The White Paper Integration and Innovation: working together to improve health and social care for all, published last week, sets out four purposes for the proposed changes.
At the moment, the NHS focuses almost exclusively on one of these: enhancing productivity and value for money. The others relate to population health, inequality and economic development. Whilst the NHS is perhaps not the natural home for these, they are the more important for its future.
Currently the measure of NHS performance which grabs most attention is waiting times. If you are waiting for hip or knee replacement for instance, this is of course important. But for the NHS, wanting to hit those targets at all costs, drives some unhelpful decision making.
What if the NHS was judged, not on system metrics, but on population health? If the big headlines were about how many people are in significant pain, have diabetes, anxiety, depression? How might that change decision making?
This is not a new idea, of course, but with a few rare exceptions, population health measures never get the priority needed to change the way we think about health services.
Let’s take musculoskeletal health and pain. We know that chronic pain is more prevalent in women, black people, and those who live in the most deprived areas. If we made the number one priority of each ICS to reduce the levels of pain in their local populations, what decisions might that drive?

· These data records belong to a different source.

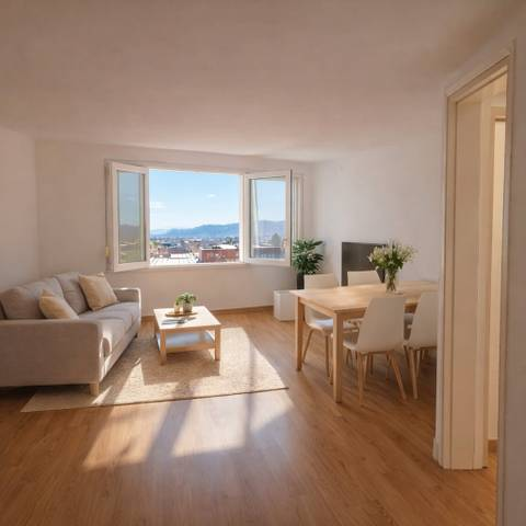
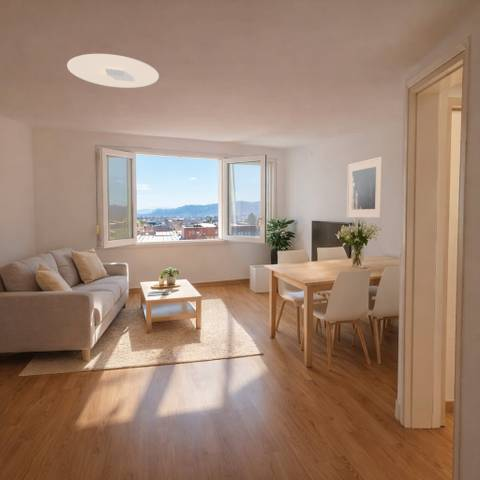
+ ceiling light [66,53,160,89]
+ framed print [346,156,384,219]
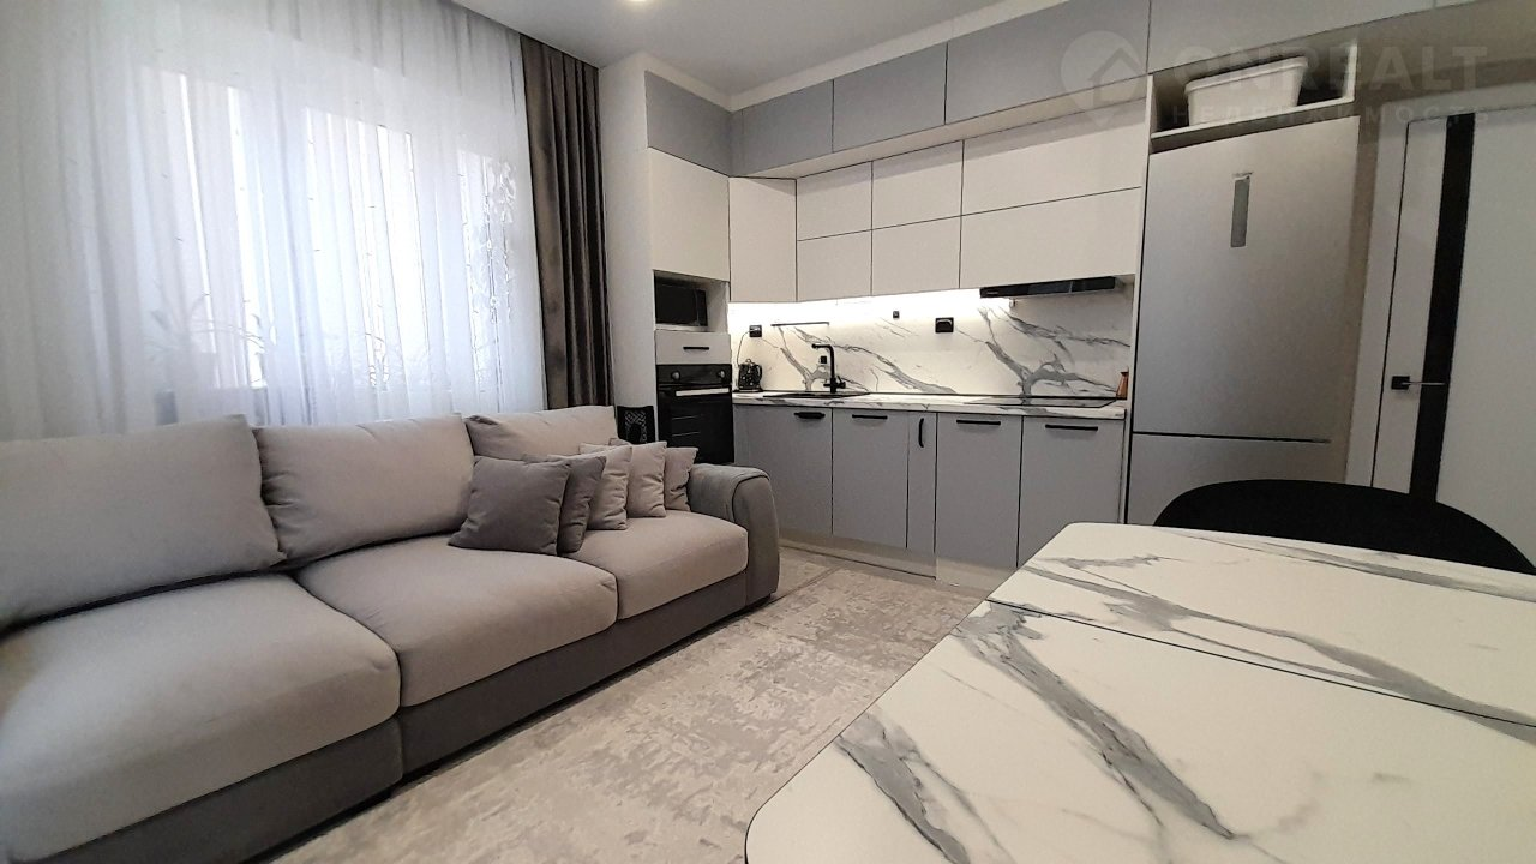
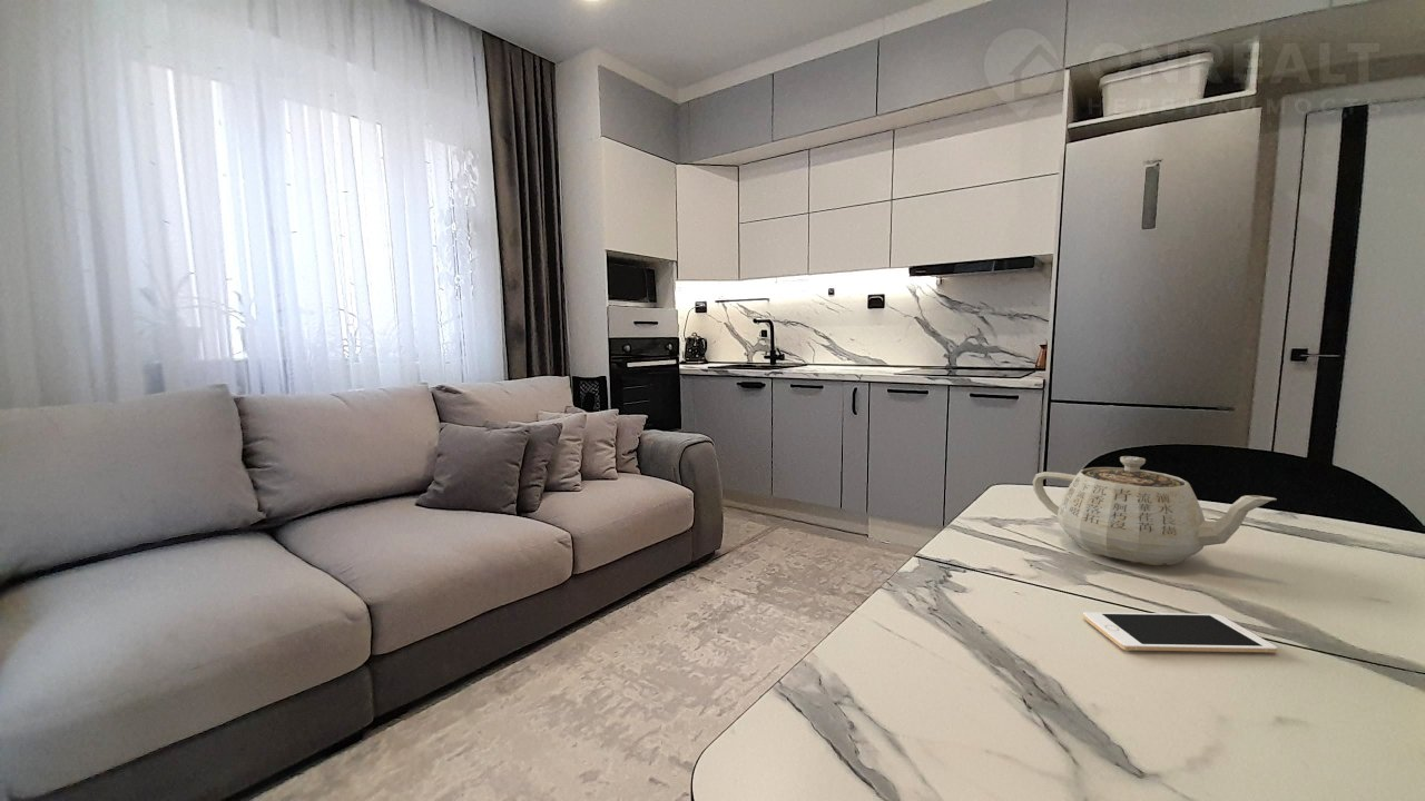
+ cell phone [1082,611,1278,654]
+ teapot [1032,455,1277,566]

First ICS would make sure that everyone with treatable pain conditions had rapid access. That would mean an end to the current commissioning policies such as arbitrary BMI thresholds which are against NICE guidelines. Next ICS would commission preventive programmes for those with less severe joint pain. Programmes such as ESCAPE-pain and good boost, which have been shown to reduce people’s need for surgery and increase their ability to manage their pain. They would make sure that everyone who experienced chronic pain had rapid access to support in the community, including peer support, to prevent them getting worse.
Next ICS would take a more fundamental look at the cause of the pain. They would ask why their population was overweight and inactive. They would recognise that the population most affected have easy access to fast food outlets, poor access to affordable fresh food and don’t feel safe exercising outside. They might start thinking about how to tackle the level of harassment that women experience when they exercise outside or in gyms, and the barriers disabled people face to being more active.
ICS would realise that pain is about place. Not place as a geographic boundary for health services, but place as community, run by local government, voluntary organisations and people. Instead of the NHS in the driving seat those who control place would lead. If you want to see what this approach can achieve, look at the Wigan Deal which achieved an increase in healthy life expectancy at a time when the rest of England was heading in the opposite direction. It was driven by the local authority, not by the NHS. We need to empower (and fund) local authorities and communities to drive population health improvement.
The White Paper could be an opportunity to move in this direction if ICS Health and Care Partnerships are led by local authorities. The White Paper talks about a focus on population health and outcomes when commissioning. Taking this seriously could fundamentally change the way the NHS thinks about its role in health. A change that could be uncomfortable, but one that is needed if the NHS is ever to get off the treadmill of trying to patch up patients as fast and efficiently as possible to keep up with an ever-increasing need.